A month ago, he might have argued with her opinion. But not anymore. The way he saw it, he now lived on borrowed time.
CHAPTER 36
Late that Tuesday afternoon, Jesse crisscrossed the church’s rear lawn in a riding mower. Even with the low humidity of the upper Midwest, the sun felt hot after an hour. Drops of perspiration trickled down his cheeks and crawled to his neck.
His last conversation with Eden brought perspective to his situation. No wonder Caitlyn shielded their son like she did.
With further reflection, Jesse imagined the rough times Caitlyn must have endured alone. Then, by contrast, he thought about his own status during one of those moments: A brief stint as an extra on Love and Errors, a dark romantic comedy. The day he and Jada moved into their Sherman Oaks apartment, the upgrade from Hollywood and Vine. And one Christmas Eve, courtesy of a credit card, he took Jada to an expensive French bistro in Pasadena, where they ate in a corner by candlelight.
What value he’d placed on things that now meant nothing, watercolor paintings that had faded with time.
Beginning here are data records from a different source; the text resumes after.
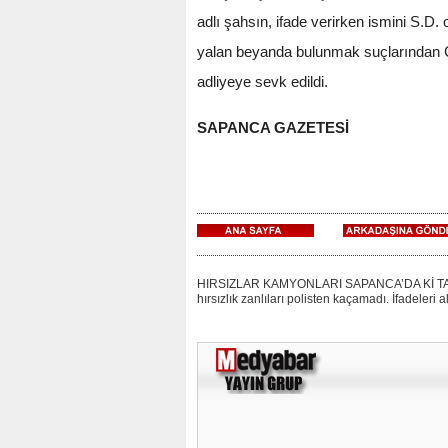
adlı şahsın, ifade verirken ismini S.D.
yalan beyanda bulunmak suçlarından C.D
adliyeye sevk edildi.
SAPANCA GAZETESİ
HIRSIZLAR KAMYONLARI SAPANCA’DA Kİ TAŞ OC
hırsızlık zanlıları polisten kaçamadı. İfadeleri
All while Caitlyn and Drew struggled.
And to think, mere weeks ago, Jesse felt screwed because a film role had fallen through.
* * *
When he walked through the church building’s back door, the air conditioning prickled his skin like the fresh chill of spring water. Around the corner, at the end of the corridor, he poked his head in Mel’s office to say good-bye before he headed home.